Of all the profound things he said, this is among the most profound.

You also don’t need a dictionary to get a definition.

For instance, Scrivener knew that they needed to create a large number of buzzwords so that they could define the things that they are talking about in their instructional material.

Certainly nothing wrong with that, it was something that was necessary. But if you try to look many of those words up in a dictionary, you won’t find definitions that match their definition.

That is because the general world is not focused on writing or writing programs and how they work. Scrivener has to be.

And they are free to define this concept using whatever term they feel works for them. They don’t have to use the term ‘dinkus’, and they probably haven’t. They don’t need to. It’s somewhat out of the scope of what Scrivener is all about.

My best guess is it was very likely just a throwaway word that some a famous writer began using, that caught on. The operative phrase there is ‘caught on’. Because it did. And it is the commonly accepted definition among those in the writing world.
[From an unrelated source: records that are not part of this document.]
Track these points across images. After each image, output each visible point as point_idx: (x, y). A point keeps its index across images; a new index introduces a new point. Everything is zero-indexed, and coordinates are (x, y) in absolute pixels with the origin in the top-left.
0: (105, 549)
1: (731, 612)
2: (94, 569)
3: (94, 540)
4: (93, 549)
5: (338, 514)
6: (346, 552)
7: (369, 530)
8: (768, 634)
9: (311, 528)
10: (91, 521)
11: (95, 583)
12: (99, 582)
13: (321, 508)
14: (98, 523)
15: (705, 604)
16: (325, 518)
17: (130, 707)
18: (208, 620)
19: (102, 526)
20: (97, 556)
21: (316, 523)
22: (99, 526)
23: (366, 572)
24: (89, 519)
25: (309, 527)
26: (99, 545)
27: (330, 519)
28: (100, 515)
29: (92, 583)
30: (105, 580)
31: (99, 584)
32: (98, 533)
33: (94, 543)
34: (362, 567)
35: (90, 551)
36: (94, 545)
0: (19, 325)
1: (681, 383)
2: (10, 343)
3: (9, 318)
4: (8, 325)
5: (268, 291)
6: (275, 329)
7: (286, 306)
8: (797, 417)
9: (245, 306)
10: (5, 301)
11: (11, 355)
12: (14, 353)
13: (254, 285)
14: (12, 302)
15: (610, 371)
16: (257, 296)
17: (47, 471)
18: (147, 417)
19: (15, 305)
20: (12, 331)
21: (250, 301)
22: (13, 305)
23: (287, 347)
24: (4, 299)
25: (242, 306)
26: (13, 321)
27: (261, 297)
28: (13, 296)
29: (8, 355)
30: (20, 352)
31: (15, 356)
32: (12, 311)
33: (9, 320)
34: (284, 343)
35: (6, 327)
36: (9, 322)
I’m the last person to say that you can ‘go to the Internet and get the truth’, but you can go to the Internet and get countless explanations as to what the word 'dinkus’means.

And pretty much all of them are going to be the same, and pretty much all of them are going to support that concept directly, and faithfully.

So ‘dinkus’ means exactly what I said in my original post. Simply because Merriam-Webster never mentions it, in no way indicates that that is not the definition accepted by those of us who are focused on the world of writing and literature. In the world of literature, it is most definitely the definition, and the Internet is just one more way to prove that, because nearly everything on the Internet supports that idea.